Journal de mes rencontres
Cycle de tragédies, tel est le sous-titre que Iouri Annenkov donne au Journal de mes rencontres. Et de fait, elles sont innombrables : suicide d’Essenine, de Maïakovski, de Piast. Gorki est empoisonné, Goumilev, Pilniak, Babel, Meyerhold sont fusillés, Blok, Zochtchenko et Pasternak meurent de chagrin et d’épuisement. Zamiatine fait l’objet d’une chasse à l’homme avant d’obtenir le droit d’émigrer. Victimes de tracasseries ou mis au ban de la vie publique, d’autres courbent l’échine ou se réfugient dans le silence. D’autres, enfin, choisissent l’émigration avec toutes les difficultés qu’implique l’exil.

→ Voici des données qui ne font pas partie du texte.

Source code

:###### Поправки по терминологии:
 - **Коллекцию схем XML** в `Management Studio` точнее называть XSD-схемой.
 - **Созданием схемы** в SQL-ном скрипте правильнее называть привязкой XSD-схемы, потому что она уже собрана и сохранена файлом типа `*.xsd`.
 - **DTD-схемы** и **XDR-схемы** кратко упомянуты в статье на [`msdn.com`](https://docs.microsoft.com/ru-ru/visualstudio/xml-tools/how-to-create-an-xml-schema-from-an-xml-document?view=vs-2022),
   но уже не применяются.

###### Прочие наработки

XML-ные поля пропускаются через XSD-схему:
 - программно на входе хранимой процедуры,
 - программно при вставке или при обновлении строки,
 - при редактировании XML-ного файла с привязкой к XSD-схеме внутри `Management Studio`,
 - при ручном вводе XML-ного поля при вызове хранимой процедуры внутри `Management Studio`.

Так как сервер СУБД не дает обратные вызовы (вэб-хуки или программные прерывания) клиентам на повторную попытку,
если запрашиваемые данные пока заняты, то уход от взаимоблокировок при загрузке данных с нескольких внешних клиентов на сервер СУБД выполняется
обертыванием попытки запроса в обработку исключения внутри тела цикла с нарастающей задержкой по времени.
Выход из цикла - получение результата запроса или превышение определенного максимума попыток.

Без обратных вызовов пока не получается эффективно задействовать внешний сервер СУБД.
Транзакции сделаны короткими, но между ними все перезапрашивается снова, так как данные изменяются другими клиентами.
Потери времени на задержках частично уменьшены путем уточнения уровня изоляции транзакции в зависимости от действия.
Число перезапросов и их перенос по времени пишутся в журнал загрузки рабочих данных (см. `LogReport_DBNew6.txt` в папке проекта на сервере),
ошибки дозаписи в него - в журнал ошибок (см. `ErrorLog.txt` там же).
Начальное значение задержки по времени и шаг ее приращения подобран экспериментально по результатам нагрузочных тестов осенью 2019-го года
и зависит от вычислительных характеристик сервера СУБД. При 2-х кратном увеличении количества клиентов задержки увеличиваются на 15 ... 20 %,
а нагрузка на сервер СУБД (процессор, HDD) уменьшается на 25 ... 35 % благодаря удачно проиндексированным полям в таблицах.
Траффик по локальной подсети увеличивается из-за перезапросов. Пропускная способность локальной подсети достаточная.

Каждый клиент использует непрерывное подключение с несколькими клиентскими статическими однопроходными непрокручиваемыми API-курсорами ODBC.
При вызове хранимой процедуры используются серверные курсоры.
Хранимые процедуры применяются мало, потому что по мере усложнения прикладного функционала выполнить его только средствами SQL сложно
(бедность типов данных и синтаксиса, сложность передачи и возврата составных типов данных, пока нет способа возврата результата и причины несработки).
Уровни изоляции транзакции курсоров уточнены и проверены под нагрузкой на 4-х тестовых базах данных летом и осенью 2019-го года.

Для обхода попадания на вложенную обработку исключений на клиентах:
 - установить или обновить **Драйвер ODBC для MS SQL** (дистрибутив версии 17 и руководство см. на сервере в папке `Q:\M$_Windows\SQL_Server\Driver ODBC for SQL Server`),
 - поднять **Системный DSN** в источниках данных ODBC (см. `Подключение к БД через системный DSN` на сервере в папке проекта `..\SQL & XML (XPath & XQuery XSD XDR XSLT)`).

Annenkov rappelle à la vie ceux qui ont jalonné sa longue existence, revisite les lieux qu’il a aimés, et surtout Saint-Pétersbourg. Il ne se lasse pas d’en nommer les rues, les avenues, les restaurants, de citer les vers d’Akhmatova, de Blok, de Gueorgui Ivanov, le « texte de Saint-Pétersbourg », la ville du brouillard, la ville en brouillard qui risque à tout instant de se dissiper comme un rêve et que seule l’écriture peut amarrer au réel. Il revit les entreprises communes, tente d’arracher choses et hommes au néant et à l’oubli.
Livre-témoin empli de tendresse à l’égard de ces bâtisseurs dans la tourmente, enfants d’un siècle tragique, Journal de mes rencontres est une œuvre unique, faisant revivre au fil des phrases et des esquisses une époque oubliée et pourtant génitrice du XXe siècle.